Retirement Home for Lab Chimps Being Built Near Shreveport, La.The Washington Post -- Finally, after more than four decades of public service, it’s retirement time for Rita.
The 47-year-old chimpanzee, brought to the United States from Africa by the U.S. Air Force in the 1950s, is a prime candidate for a new retirement home to be built near Shreveport, La. The facility is expected to cost at least $35 million, most of it federal money, to build and operate over a 10-year period.
Under a $19 million contract awarded Monday by the National Institutes of Health, Chimp Haven Inc., a nonprofit group based in Shreveport, will operate “a sanctuary system for all chimpanzees retired from federal biomedical facilities,” the group announced. In addition, Chimp Haven said it plans to contribute $6 million in matching funds.
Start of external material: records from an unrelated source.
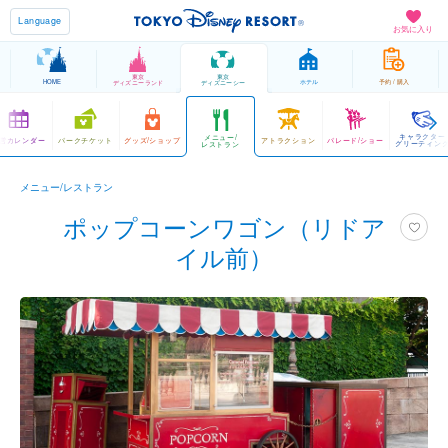
Language
お気に入り
東京
東京
HOME
ホテル
予約 / 購入
ディズニーランド
ディズニーシー
キャラクター
メニュー/
営カレンダー
パークチケット
グッズ/ショップ
アトラクション
パレード/ショー
グリーティン
レストラン
メニュー/レストラン
ポップコーンワゴン（リドア
イル前）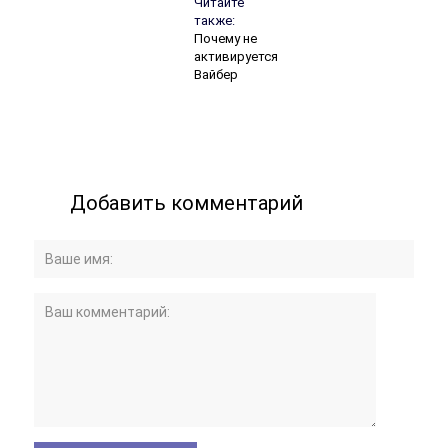
Читайте
также:
Почему не
активируется
Вайбер
Добавить комментарий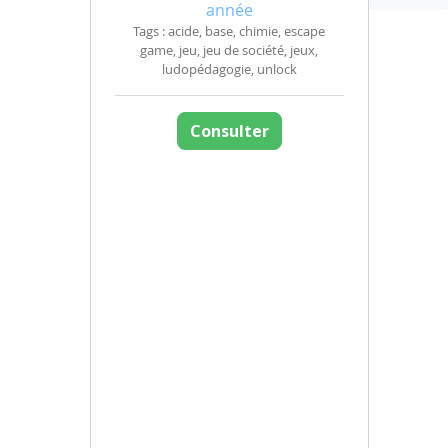
année
Tags : acide, base, chimie, escape
game, jeu, jeu de société, jeux,
ludopédagogie, unlock
Consulter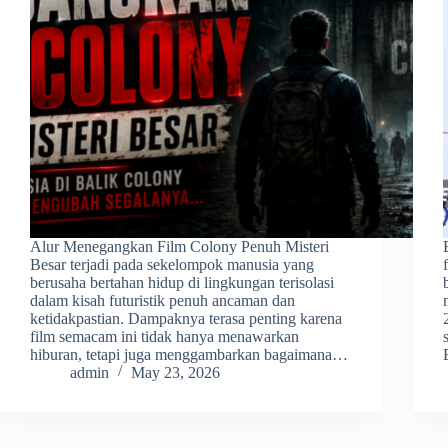
Alur Menegangkan Film Colony Penuh Misteri
Besar terjadi pada sekelompok manusia yang
berusaha bertahan hidup di lingkungan terisolasi
dalam kisah futuristik penuh ancaman dan
ketidakpastian. Dampaknya terasa penting karena
film semacam ini tidak hanya menawarkan
hiburan, tetapi juga menggambarkan bagaimana…
admin
May 23, 2026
NIH said the sanctuary “will provide lifetime care for federally owned or supported chimpanzees that are no longer needed for biomedical research.”
The chimpanzee retirement community is to be built on 200 acres of forested land donated by Caddo Parish, La., and is scheduled to open by spring 2004. NIH said it also plans to provide about $10 million to fund construction of the sanctuary, including administrative offices, infrastructure, utilities, an education center, quarantine facilities and what Chimp Haven described as “indoor and outdoor housing” for 200 chimpanzees. Eventually, the sanctuary is to be expanded to accommodate more than 300 chimps.
The sanctuary will be run by a staff of about 25 people, including a full-time veterinarian, and will feature “non-climbable walls” and moats to keep the chimps from leaving their forested preserves, said Linda Brent, president of Chimp Haven.
“After these chimpanzees have endured years in medical research laboratories, society owes them a tremendous debt,” said Larry Hawk, president of the American Society for the Prevention of Cruelty to Animals.